Одна беда была с этими вещами и вещицами. Дело в том, что их становилось все больше и больше, а келья, напротив, почему-то больше не становилась, а делалась, с поступлением новых вещей, все меньше и меньше. Даже отец Нектарий, зайдя как-то раз к отцу Иову, спросил его, с некоторым удивлением рассматривая все эти колокольчики, подсвечнички и фигурки святых, не собирается ли отец духовник открыть в монастыре небольшую лавку духовных товаров, на что отец Иов немного смущенно сказал, что во всем виноваты прихожане, которые, не зная меры, бесконечно несут ему, отцу Иову, разную ненужную ерунду.

«Вот мне почему-то не несут, – с затаенной обидой заметил отец Нектарий, взяв напоследок изящный медный колокольчик и красивый, в кожаном переплете, блокнотик, служащий одновременно и для каждодневных заметок, и для записи телефонных номеров.

Именно в ту самую ночь и приснился отцу Иову страшный сон, в котором он сумел перекричать самого отца Тимофея и напугать полкорпуса своим истошным криком.

А снились ему вся та же его келия и все тот же отец наместник, по лицу которого бродила какая-то еще не вполне определенная мысль, которая все никак не могла определиться, отчего отец наместник явно нервничал, размахивая руками и шагая из одного угла келии в другой. При этом он еще умудрялся разглядывать все эти статуэточки и колокольчики, вертя головой или даже дотрагиваясь до какой-нибудь вещицы, издавая при этом какие-нибудь интересные звуки вроде причмокивания, присвистывая и похмыкивания, что напоминало отцу Иову ту простую истину, что размахивание руками до добра обычно не доводит, в чем он немедленно и убедился, увидев, как, задетый рукой отца наместника, полетел на пол изящный фарфоровый подсвечник. А вслед за тем, исторгнув из груди Иова крик горя и отчаянья, упала на пол полочка со стеклянными фигурками Моисея, Иисуса и апостола Павла!

«Батюшка, батюшка! – говорил отец Иов, стараясь оттеснить отца Нектария от шкафчика, за стеклом которого поблескивали медные и керамические колокольчики всевозможных размеров. – Пощади, батюшка, не дай сгинуть нажитому!»

«Не бойсь, не бойсь, – говорил отец наместник, изо всех сил наваливаясь на шкафчик. – Новых приобретем, еще лучше этих будут!»

«Где же лучше-то, где же лучше?» – бормотал отец Иов, с ужасом глядя, как разбивается набор кофейных чашечек с православной символикой. Осколки их медленно взлетели к потолку и, сверкая под электрическим светом, так же медленно и печально рассыпались по келии.

Затем пришла очередь коллекции музыкальных дисков, которые разлетелись по келии, сверкая и треща под ногами отца наместника, похоже, получавшего большое удовольствие от всех этих ужасных звуков, которыми сопровождались эти кошмарные деяния.
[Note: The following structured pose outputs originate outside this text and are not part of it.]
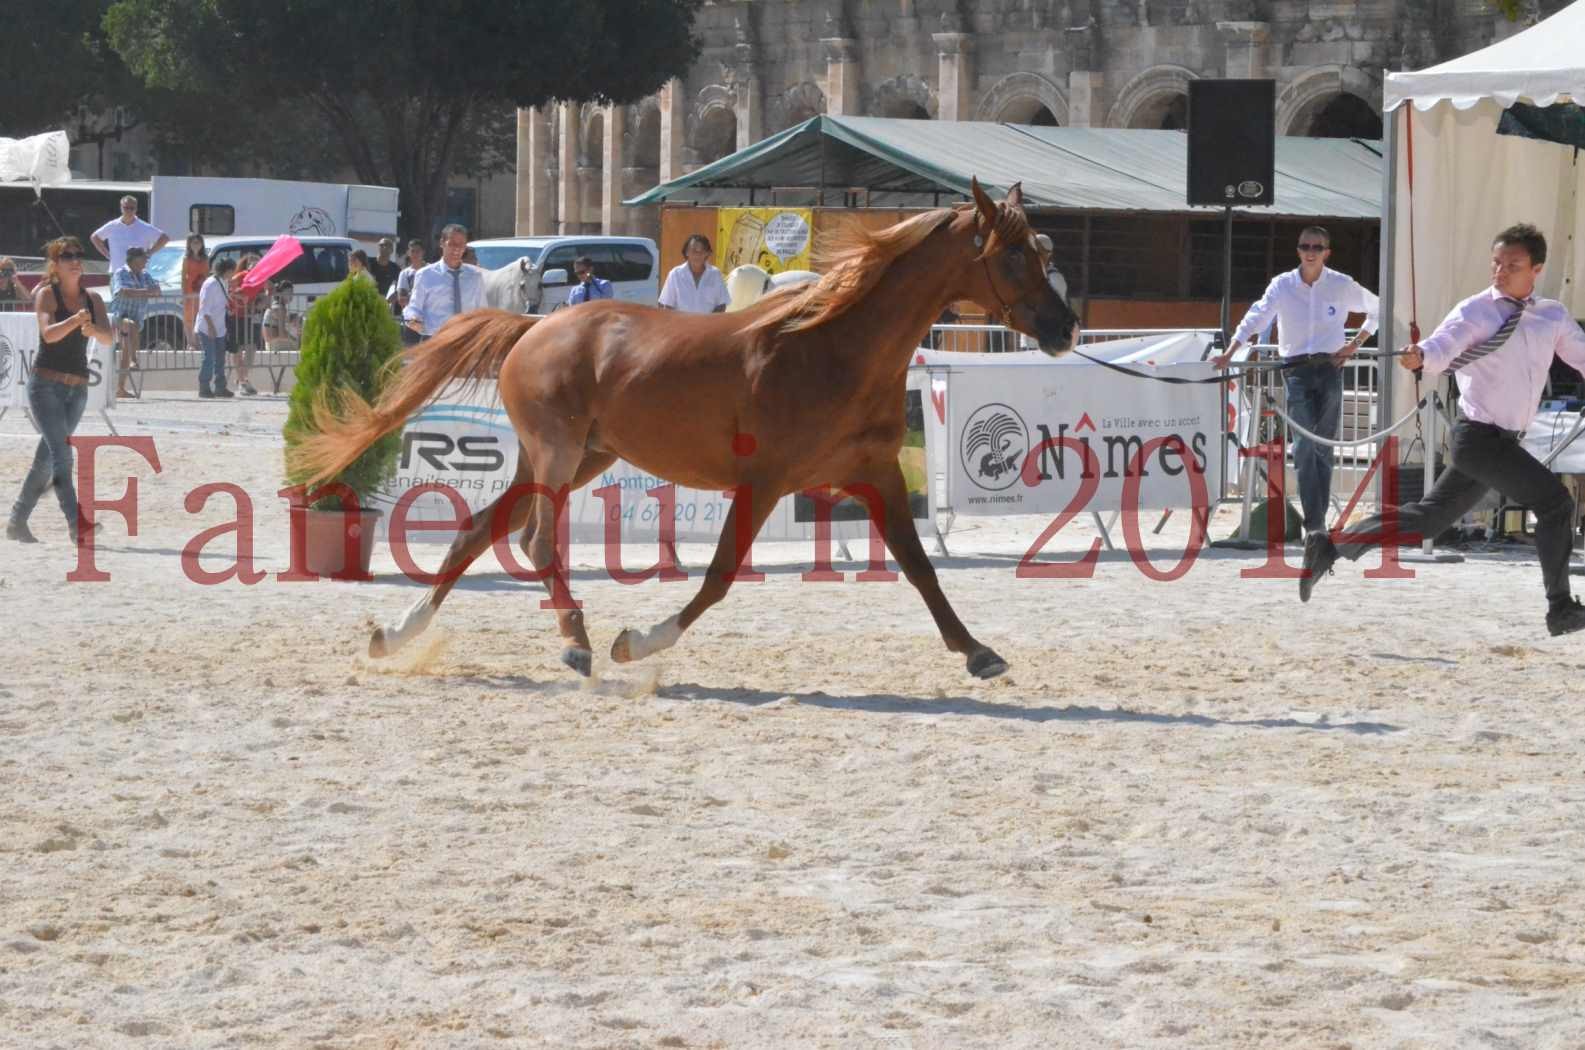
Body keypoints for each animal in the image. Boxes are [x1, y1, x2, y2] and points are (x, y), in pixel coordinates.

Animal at [291, 180, 1077, 682]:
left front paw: (977, 652)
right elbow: (721, 575)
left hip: (571, 457)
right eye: (1013, 255)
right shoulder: (765, 482)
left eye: (1044, 251)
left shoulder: (878, 473)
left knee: (477, 530)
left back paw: (397, 635)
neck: (833, 347)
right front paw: (637, 642)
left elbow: (920, 568)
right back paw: (577, 641)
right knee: (534, 539)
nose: (1065, 328)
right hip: (558, 454)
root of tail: (534, 324)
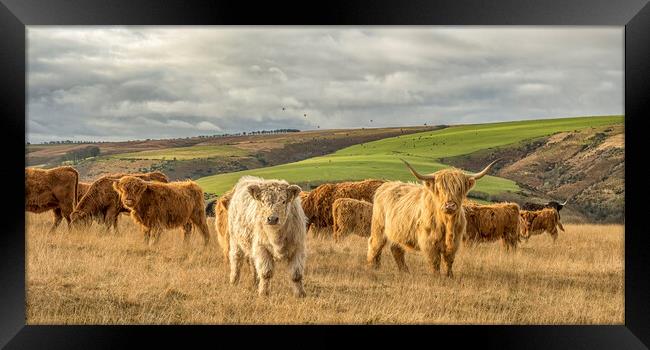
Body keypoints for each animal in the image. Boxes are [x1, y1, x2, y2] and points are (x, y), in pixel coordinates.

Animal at [368, 160, 498, 278]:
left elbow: (449, 260)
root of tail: (386, 185)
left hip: (400, 232)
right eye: (440, 188)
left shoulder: (455, 242)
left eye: (459, 188)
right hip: (379, 227)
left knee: (396, 249)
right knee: (375, 244)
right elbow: (435, 260)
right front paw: (436, 276)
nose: (450, 205)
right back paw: (373, 267)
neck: (447, 223)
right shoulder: (429, 242)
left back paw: (405, 271)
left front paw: (450, 276)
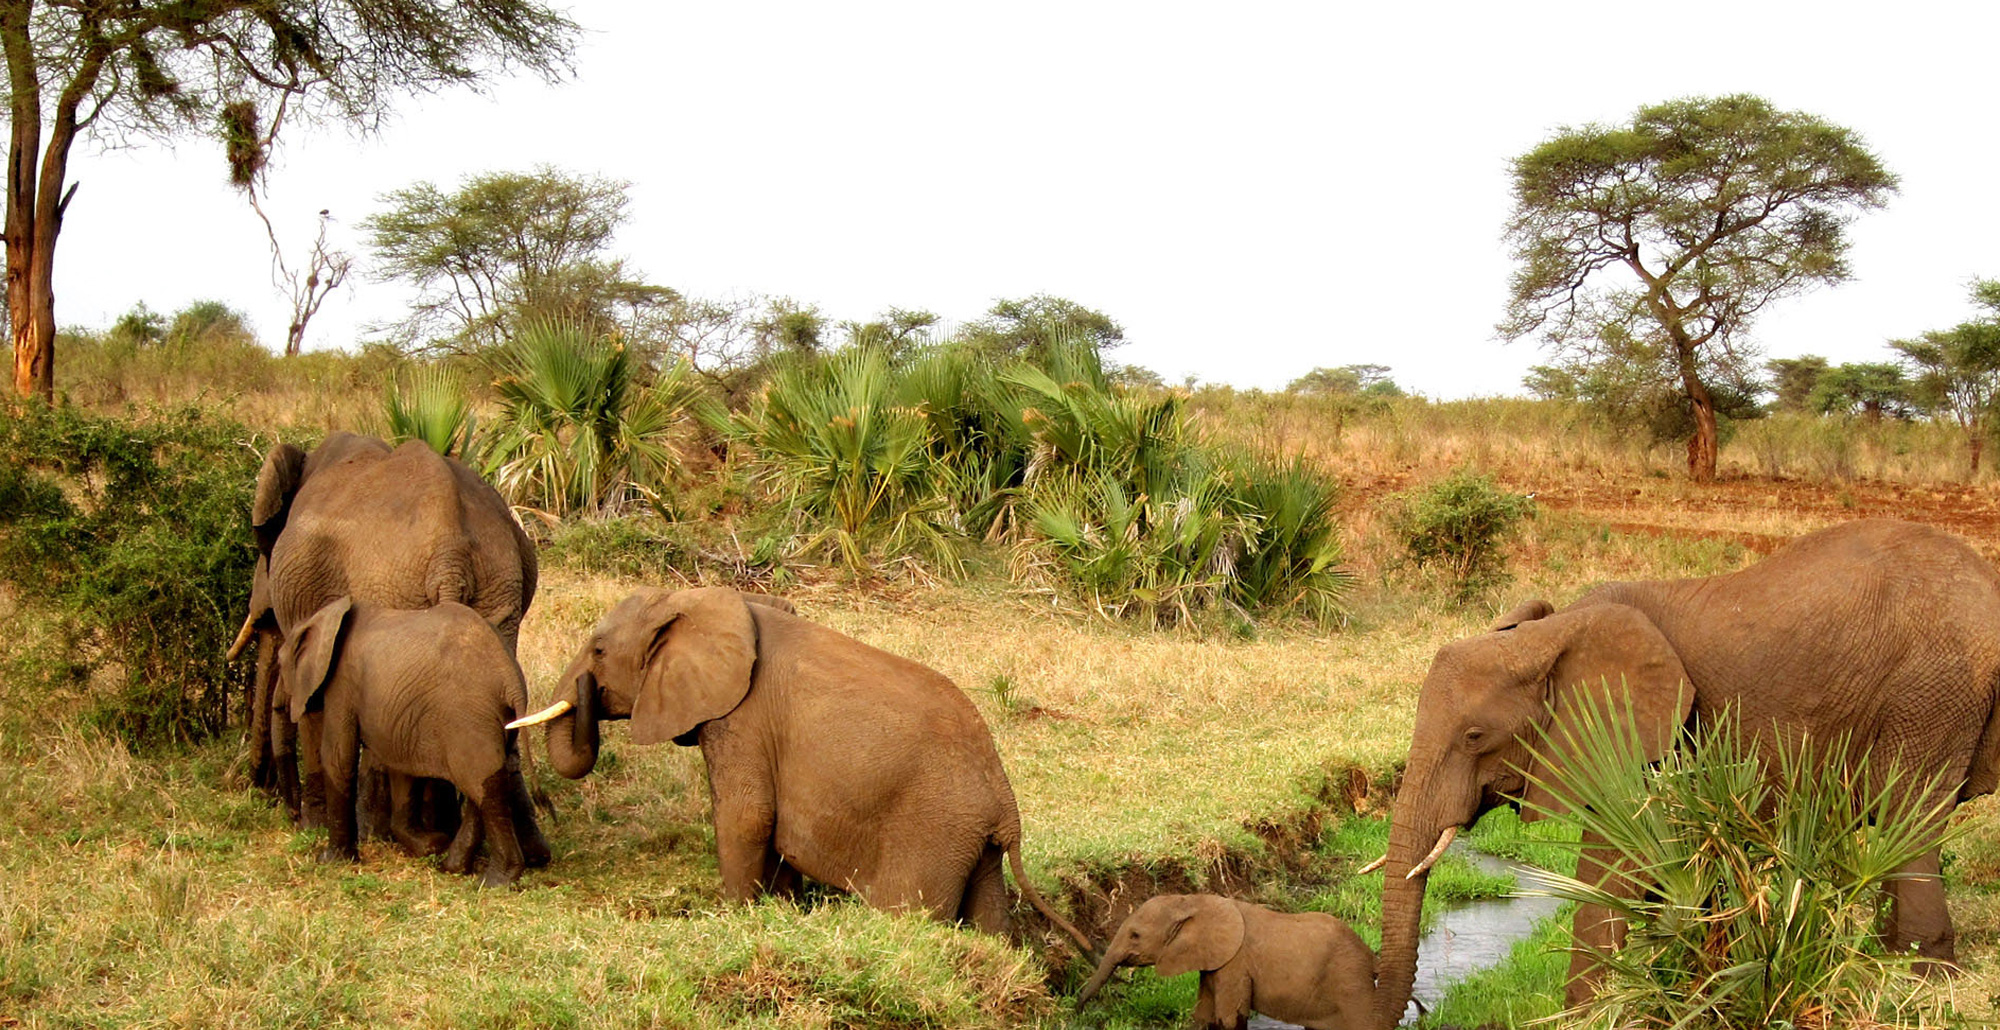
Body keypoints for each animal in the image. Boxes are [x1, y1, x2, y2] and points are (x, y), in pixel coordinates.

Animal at [229, 430, 540, 840]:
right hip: (498, 589)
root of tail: (450, 553)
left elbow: (314, 703)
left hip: (392, 588)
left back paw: (387, 832)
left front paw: (315, 826)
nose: (273, 799)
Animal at [278, 596, 552, 888]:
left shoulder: (343, 682)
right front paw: (430, 845)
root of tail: (511, 679)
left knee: (485, 787)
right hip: (494, 722)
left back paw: (495, 881)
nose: (293, 816)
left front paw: (330, 861)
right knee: (486, 783)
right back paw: (453, 866)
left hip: (470, 719)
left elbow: (339, 757)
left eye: (281, 665)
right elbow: (402, 770)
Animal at [500, 584, 1096, 956]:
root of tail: (1006, 807)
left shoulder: (740, 718)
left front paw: (734, 915)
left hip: (932, 832)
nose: (584, 688)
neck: (709, 599)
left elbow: (747, 816)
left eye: (599, 651)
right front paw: (782, 908)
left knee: (909, 914)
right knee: (991, 918)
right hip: (970, 842)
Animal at [1080, 896, 1376, 1030]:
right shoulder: (1213, 963)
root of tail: (1369, 953)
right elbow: (1203, 1016)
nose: (1078, 1009)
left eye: (1135, 935)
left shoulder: (1235, 964)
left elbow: (1229, 1019)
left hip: (1350, 983)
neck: (1193, 901)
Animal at [1368, 524, 2000, 1030]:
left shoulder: (1644, 740)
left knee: (1909, 818)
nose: (1419, 1007)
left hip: (1931, 692)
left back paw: (1920, 976)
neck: (1551, 636)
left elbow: (1616, 869)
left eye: (1474, 737)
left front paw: (1583, 1017)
«Ой!» – вздрагивал отец Иов, слыша, как трещат под ногами наместника гипсовые ангелочки и фарфоровые блюдечки.

«Ой!» – мычал он, слыша как превращаются в ничто расписные новгородские колокольчики и ломаются всевозможные свечи, привезенные почти изо всех стран, включая и такие, которые почти невозможно было отыскать на приличной карте мира.

«Ой, ей, ей», – рыдал отец Иов над всей этой погибшей красотой: над всеми этими горшочками, альбомами, серебряными стаканчиками, карандашиками и ножами для разрезания бумаги; а рыдая, рвал на себе подрясник и раскачивался из стороны в сторону, когда же сердечных сил его уже не осталось совсем, то он не выдержал и закричал что есть силы, не жалея своих легких и надеясь, что Небеса не оставят ни его, ни его поверженные богатства. И от этого крика пробудился за стеной отец Тимофей, и задрожали окна в коридоре Братского корпуса, и стая разбуженных ворон поднялась в ночное небо с хриплым карканьем над спящим монастырем, тогда как ужасный крик отца Иова, вырвавшись из замкнутого пространства монастырского двора, устремился туда, к звездным далям, где у божественного Престола суетились всякого рода просители и жалобщики, ожидая своей очереди возложить на Господа заботы о собственных печалях и попечениях.